PROBLEMS AND TASKS:
#1 Answer these questions from the passage on critical thinking, one line per answer:
(a) How many elements of thought does the passage say people must make use of?
(b) According to the "inner voice" in the passage, what are problems in thinking often the result of?
(c) What does the passage say will happen if the problem is misconceptualized?
#2 Pick up the passage on critical thinking after its last sentence and carry it on in the same voice and form.

┌─ PASSAGE

Using the elements of thought to figure out the basic logic of something is a practice to which we hope you are becoming accustomed. It is a powerful strategy for achieving perspective and gaining leverage or command. In this section, we confine ourselves largely to the logic of personal life.

In every human situation or context, multiple systems of meaning are usually present. As a critical thinker, you engage in a process of figuring out why your associates, friends, clients, children, spouses, and employers relate to you in the way they do. This is true because everyone makes sense of the situations of their own life in some way. To do this, they must, at least implicitly, make use of the eight elements of thought. If you can identify the elements of others' thinking, you can better understand where they are coming from.

You can assume all of the following:

  • Everyone you interact with has purposes or objectives they are trying to achieve.

  • Everyone has problems that relate to those purposes.

  • They are basing their reasoning on some information.

  • They come to conclusions based on that information, conclusions that may or may not be logical in the circumstance.

  • They take certain things for granted, or make certain assumptions.

  • They use certain key ideas or concepts in their thinking.

  • They think within a point of view, within a frame of reference that may keep them from seeing things objectively.

  • There are consequences that result from their thinking.

By assuming that there is always a logic to what happens not only in the world but also in the mind of those who operate in the world, you are empowered in your pursuit of understanding. You therefore are led to question superficial explanations and seek deeper ones. You are led to question:

  • the goals and purposes of those you interact with,

  • the way they define their questions and problems,

  • the assumptions they are making,

  • the information they are using to support their arguments,

  • the conclusions (inferences) they come to,

  • the concepts that guide their thinking,

  • the implications inherent in their thinking, and

  • the point of view from which they are looking at situations.

  • Just as you question the logic of the thinking of those around you, you also question the logic of your own thinking.

Strategic Idea

When you realize that there is a logic to everything, you can think through the logic of the situations in which you find yourself. You can apply this principle in a number of directions, depending on your precise goals and objectives. Consider the questioning "inner voice" of the activist thinker focused on understanding the logic of his or her own thinking or the logic of others' thinking:

  1. Questioning goals, purposes, and objectives. What is the central purpose of this person? This group? Myself? I realize that problems in thinking are often the result of a mistake at the level of basic purpose. I realize that I must develop skill in shifting my goals and purposes. I realize that I must be clear about my purposes, about others' purposes, about alternative purposes. I realize that I can always question my purposes, as well as the purposes of others.

  2. Questioning the way in which questions are framed, problems are posed, and issues are expressed. What issues have to be addressed in this situation? What is the key question I should raise? I realize that if the problem is misconceptualized, it will not be solved. If I have misconceived the question, I will not find the answer. Furthermore, I understand the value of sticking to the question at hand, of not wandering to other issues before effectively dealing with the question at issue. I want to be aware of situations in which others are failing to stick to the question at issue.

└─
┌─ DATASET SECTION

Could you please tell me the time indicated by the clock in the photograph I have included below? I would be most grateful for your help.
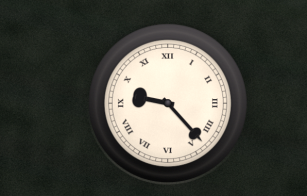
9:23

└─

FINAL ANSWERS:
#1
(a) Eight.
(b) A mistake at the level of basic purpose.
(c) It will not be solved.

#2
  3. Questioning information and sources of information. What information do I need to gather to figure out what is going on? Where can I get it? How can I test it? What information are others using? Is it accurate? Is it relevant to the issue at hand? I realize that if I lack the information I need to effectively deal with this issue, my reasoning will be impaired. I also understand the problems inherent in using incorrect information in reasoning.

  4. Questioning interpretations or conclusions. What interpretations, judgments, or conclusions are crucial to this situation? What conclusions am I coming to? What conclusions are others coming to? I understand that there is often more than one way to interpret situations. I value the ability to consider multiple ways to do so, weighing the pros and cons of each, before coming to a decision. I also want to be able to assess the quality of the conclusions that others are coming to.

  5. Questioning the assumptions being made. What is being taken for granted? Is this a reasonable assumption? What would be reasonable to assume in this situation? I recognize that, because assumptions usually are unconscious in thinking, it is often difficult to determine what is being taking for granted. I want to be able to identify and correct my faulty assumptions. I also want to be able to accurately assess the assumptions others are using.

  6. Questioning the concepts being used. What main ideas or concepts are being used? What implications follow from this idea? What main ideas, or concepts, are crucial to making sense of this situation? I understand that whenever we think, we use concepts, and the way we use them both determines and is determined by the way we think in situations. Therefore, I must continually raise my awareness of the way concepts are being used, both by myself and by others.

  7. Questioning the point(s) of view being considered. What point(s) of view have to be considered? Have I failed to take into account some point(s) of view that are relevant to understanding and thinking-through the issue? I realize that good reasoning often involves considering more than one way of looking at things. I therefore understand the value in being able to consider issues from multiple viewpoints. I recognize when others are unable or unwilling to see things from alternative viewpoints.

  8. Questioning implications. Given the reasoning I am doing, what are the likely implications, positive and negative? What are the implications if I reason to this conclusion versus that conclusion? I understand that, whenever I reason, implications follow from my reasoning. Thus, I need to think through the potential consequences of decisions I am considering. I also question the implications of others' thinking.

Just as we can seek to understand our own logic, we can seek to understand the logic of others. Perhaps an example will be helpful here. Imagine a person whose everyday life is based on the following thinking:

The simple pleasures are the key to happiness: sleeping, gardening, walking, nature, telling jokes, listening to music, reading books. Do not seek more power or money than is necessary to get by. Do not seek to change the world in significant ways because no matter what you do, nothing much will change. The people at the top will always be corrupt and they will always have the power to hurt you. The large masses of people are lazy and irresponsible and always will be. Do not get involved in the affairs of others. Avoid gossip. Don't worry about what other people have. Don't worry about injustice; those who do unjust acts will naturally suffer negative consequences. Take things as they come. Don't take yourself too seriously. Be ready to laugh at yourself. Avoid conflict. When you do a job, do it well. Value your friends and support them. They will help you when you need them.

It would be of no use to attempt to persuade this person to become active in any social, political, or moral cause. If you understand the basic logic of her thinking, you recognize that her response will always be the same: "You can't fight city hall. Don't worry about it. Those people will get their just deserts. Stay out of the battle. You can't do any good. And you probably will do yourself some harm."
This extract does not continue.